Pemberian perlindungan terhadap korban KBGO dalam UU Perlindungan Saksi dan Korban berbeda-beda tergantung jenis tindak pidananya dan dampak yang ditimbulkan dari tindak pidana tersebut. Akan tetapi, pada kenyataannya regulasi mengenai perlindungan hukum terhadap korban kejahatan dalam undang-undang tersebut hanya mengatur secara khusus terhadap korban pelanggaran hak asasi manusia yang berat, tindak pidana terorisme, tindak pidana perdagangan orang, tindak pidana penyiksaan, tindak pidana kekerasan seksual, dan penganiayaan berat. Hal ini menegaskan bahwa sistem hukum di Indonesia saat ini belum sepenuhnya berpihak kepada kepentingan korban.
Penulis meyakini bahwa meskipun telah terdapat seperangkat peraturan perundang-undangan yang selama ini menjadi rujukan untuk kasus KBGO seperti yang disebutkan di atas, namun undang-undang tersebut memiliki cakupan perlindungan yang terbatas. Perempuan dengan identitas berusia di atas 18 tahun yang tidak terikat dalam perkawinan tercatat dan/atau bukan korban tindak pidana perdagangan orang, yang menjadi korban kekerasan seksual masih belum terlindungi aturan hukum.
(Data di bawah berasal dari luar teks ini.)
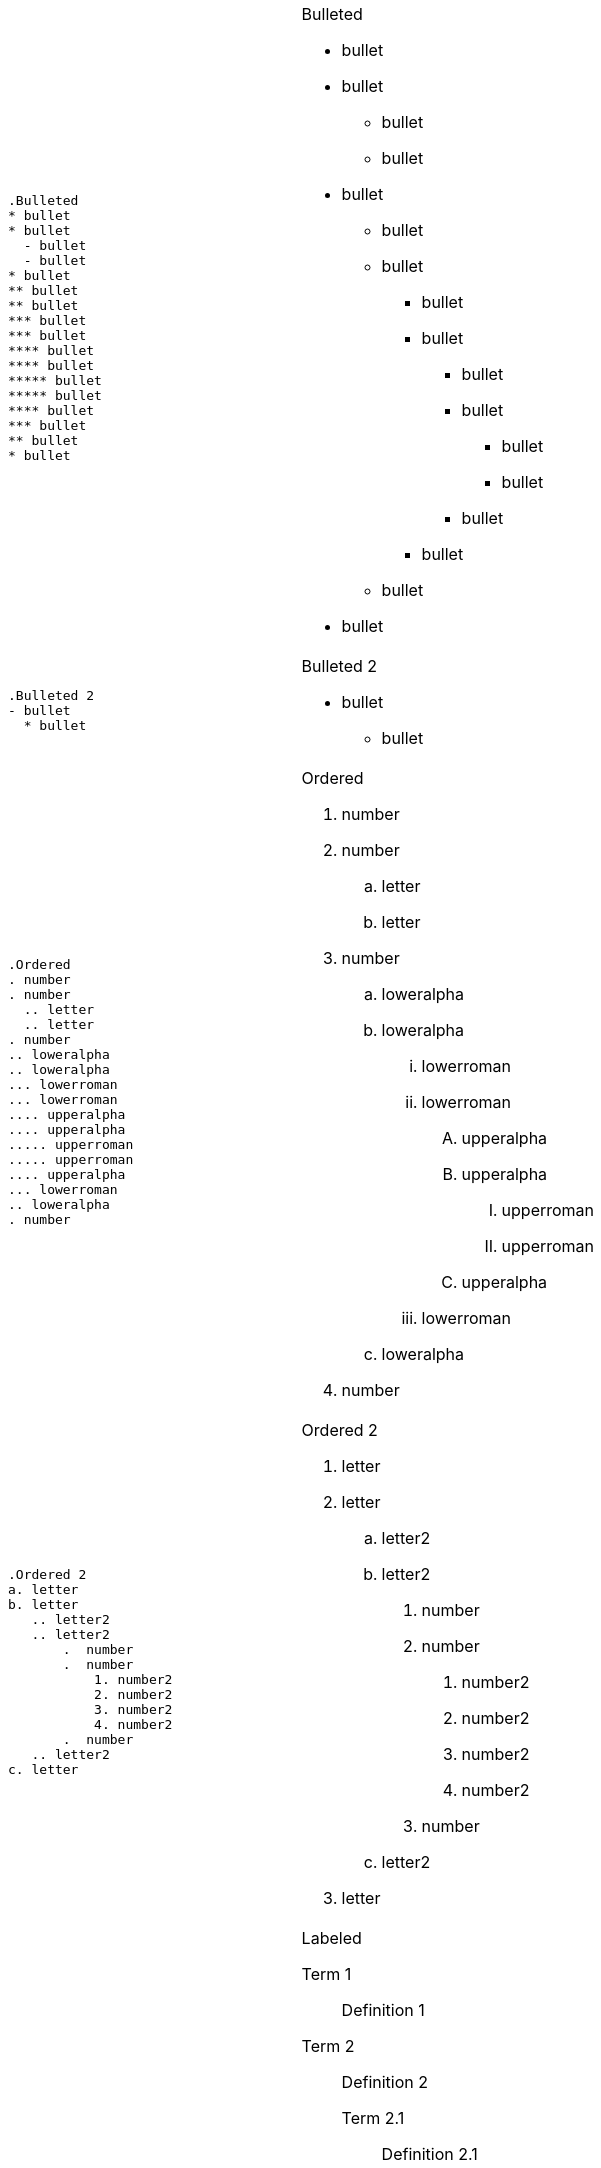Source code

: ++++
<table class=cs>
++++
++++
<tr class="odd"><td class="col1">
++++
....
.Bulleted
* bullet
* bullet
  - bullet
  - bullet
* bullet
** bullet
** bullet
*** bullet
*** bullet
**** bullet
**** bullet
***** bullet
***** bullet
**** bullet
*** bullet
** bullet
* bullet

....
++++
</td><td class="col2">
++++
.Bulleted
* bullet
* bullet
  - bullet
  - bullet
* bullet
** bullet
** bullet
*** bullet
*** bullet
**** bullet
**** bullet
***** bullet
***** bullet
**** bullet
*** bullet
** bullet
* bullet

++++
</td></tr>
++++
++++
<tr class="even"><td class="col1">
++++
....
.Bulleted 2
- bullet
  * bullet

....
++++
</td><td class="col2">
++++
.Bulleted 2
- bullet
  * bullet

++++
</td></tr>
++++
++++
<tr class="odd"><td class="col1">
++++
....
.Ordered
. number
. number
  .. letter
  .. letter
. number
.. loweralpha
.. loweralpha
... lowerroman
... lowerroman
.... upperalpha
.... upperalpha
..... upperroman
..... upperroman
.... upperalpha
... lowerroman
.. loweralpha
. number

....
++++
</td><td class="col2">
++++
.Ordered
. number
. number
  .. letter
  .. letter
. number
.. loweralpha
.. loweralpha
... lowerroman
... lowerroman
.... upperalpha
.... upperalpha
..... upperroman
..... upperroman
.... upperalpha
... lowerroman
.. loweralpha
. number

++++
</td></tr>
++++
++++
<tr class="even"><td class="col1">
++++
....
.Ordered 2
a. letter
b. letter
   .. letter2
   .. letter2
       .  number
       .  number
           1. number2
           2. number2
           3. number2
           4. number2
       .  number
   .. letter2
c. letter

....
++++
</td><td class="col2">
++++
.Ordered 2
a. letter
b. letter
   .. letter2
   .. letter2
       .  number
       .  number
           1. number2
           2. number2
           3. number2
           4. number2
       .  number
   .. letter2
c. letter

++++
</td></tr>
++++
++++
<tr class="odd"><td class="col1">
++++
....
.Labeled
Term 1::
    Definition 1
Term 2::
    Definition 2
    Term 2.1;;
        Definition 2.1
    Term 2.2;;
        Definition 2.2
Term 3::
    Definition 3
Term 4:: Definition 4
Term 4.1::: Definition 4.1
Term 4.2::: Definition 4.2
Term 4.2.1:::: Definition 4.2.1
Term 4.2.2:::: Definition 4.2.2
Term 4.3::: Definition 4.3
Term 5:: Definition 5

....
++++
</td><td class="col2">
++++
.Labeled
Term 1::
    Definition 1
Term 2::
    Definition 2
    Term 2.1;;
        Definition 2.1
    Term 2.2;;
        Definition 2.2
Term 3::
    Definition 3
Term 4:: Definition 4
Term 4.1::: Definition 4.1
Term 4.2::: Definition 4.2
Term 4.2.1:::: Definition 4.2.1
Term 4.2.2:::: Definition 4.2.2
Term 4.3::: Definition 4.3
Term 5:: Definition 5

++++
</td></tr>
++++
++++
<tr class="even"><td class="col1">
++++
....
.Labeled 2
Term 1;;
    Definition 1
    Term 1.1::
        Definition 1.1

....
++++
</td><td class="col2">
++++
.Labeled 2
Term 1;;
    Definition 1
    Term 1.1::
        Definition 1.1

++++
</td></tr>
++++
++++
<tr class="odd"><td class="col1">
++++
....
[horizontal]
.Labeled horizontal
Term 1:: Definition 1
Term 2:: Definition 2
[horizontal]
    Term 2.1;;
        Definition 2.1
    Term 2.2;;
        Definition 2.2
Term 3::
    Definition 3
Term 4:: Definition 4
[horizontal]
Term 4.1::: Definition 4.1
Term 4.2::: Definition 4.2
[horizontal]
Term 4.2.1:::: Definition 4.2.1
Term 4.2.2:::: Definition 4.2.2
Term 4.3::: Definition 4.3
Term 5:: Definition 5

....
++++
</td><td class="col2">
++++
[horizontal]
.Labeled horizontal
Term 1:: Definition 1
Term 2:: Definition 2
[horizontal]
    Term 2.1;;
        Definition 2.1
    Term 2.2;;
        Definition 2.2
Term 3::
    Definition 3
Term 4:: Definition 4
[horizontal]
Term 4.1::: Definition 4.1
Term 4.2::: Definition 4.2
[horizontal]
Term 4.2.1:::: Definition 4.2.1
Term 4.2.2:::: Definition 4.2.2
Term 4.3::: Definition 4.3
Term 5:: Definition 5

++++
</td></tr>
++++
++++
<tr class="even"><td class="col1">
++++
....
[qanda]
.Q&A
Question 1::
    Answer 1
Question 2:: Answer 2

....
++++
</td><td class="col2">
++++
[qanda]
.Q&A
Question 1::
    Answer 1
Question 2:: Answer 2

++++
</td></tr>
++++
++++
<tr class="odd"><td class="col1">
++++
....
.Indent is optional
- bullet
    * another bullet
        1. number
        .  again number
            a. letter
            .. again letter

.. letter
. number

* bullet
- bullet


....
++++
</td><td class="col2">
++++
.Indent is optional
- bullet
    * another bullet
        1. number
        .  again number
            a. letter
            .. again letter

.. letter
. number

* bullet
- bullet


++++
</td></tr>
++++
++++
<tr class="even"><td class="col1">
++++
....
.Break two lists
. number
. number

Independent paragraph break list.

. number

.Header break list too
. number

--
. List block define list boundary too
. number
. number
--

--
. number
. number
--

....
++++
</td><td class="col2">
++++
.Break two lists
. number
. number

Independent paragraph break list.

. number

.Header break list too
. number

--
. List block define list boundary too
. number
. number
--

--
. number
. number
--

++++
</td></tr>
++++
++++
<tr class="odd"><td class="col1">
++++
....
.Continuation
- bullet
continuation
. number
  continuation
* bullet

  literal continuation

.. letter
+
Non-literal continuation.
+
----
any block can be

included in list
----
+
Last continuation.

....
++++
</td><td class="col2">
++++
.Continuation
- bullet
continuation
. number
  continuation
* bullet

  literal continuation

.. letter
+
Non-literal continuation.
+
----
any block can be

included in list
----
+
Last continuation.

++++
</td></tr>
++++
++++
<tr class="even"><td class="col1">
++++
....
.List block allow sublist inclusion
- bullet
  * bullet
+
--
    - bullet
      * bullet
--
  * bullet
- bullet
  . number
    .. letter
+
--
      . number
        .. letter
--
    .. letter
  . number


....
++++
</td><td class="col2">
++++
.List block allow sublist inclusion
- bullet
  * bullet
+
--
    - bullet
      * bullet
--
  * bullet
- bullet
  . number
    .. letter
+
--
      . number
        .. letter
--
    .. letter
  . number


++++
</td></tr>
++++
++++
</table>
++++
KUHP yang ada mengandung kelemahan dan keterbatasan untuk melindungi hak-hak korban, sehingga korban tidak berani untuk mengungkapkan kebenaran atas kejahatan yang menimpanya.
Korban KBGO sejatinya harus memperoleh jaminan atas keselamatan dirinya baik secara fisik maupun psikis serta berhak memperoleh bantuan rehabilitasi psikososial dan psikologis karena dampak dari tindak pidana yang terjadi pada dirinya dapat membuatnya mengalami trauma. Korban KBGO juga dapat memperoleh bantuan medis apabila tindakan pelaku berlanjut dilakukan di dunia nyata sehingga korban mengalami penderitaaan fisik.
Masih kurangnya pemahaman aparat penegak hukum yang berperspektif pada korban serta masih langgengnya pemahaman menyalahkan korban di tengah masyarakat menyebabkan rendahnya perlindungan bagi korban. Maka, jika negara memang benar ingin hadir untuk melindungi korban KBGO khususnya bagi perempuan dan anak, maka salah satu solusinya adalah mengesahkan Rancangan Undang-undang Penghapusan Kekerasan Seksual (RUU PKS).
Urgensi terkait percepatan pegesahan RUU PKS sebagai payung hukum yang komprehensif dalam mengatur kekerasan seksual di Indonesia sudah beralasan sangat jelas. Mulai dari terciptanya peluang, sudut pandang pelaku, dan korban dalam berbagai kasus kekerasan seksual. Keberadaan regulasi yang mampu mengakomodir korban dengan baik menjadi sebuah landasan utama dari pertanyaan terkait mengapa kekerasan berbasis gender online ini terus terjadi.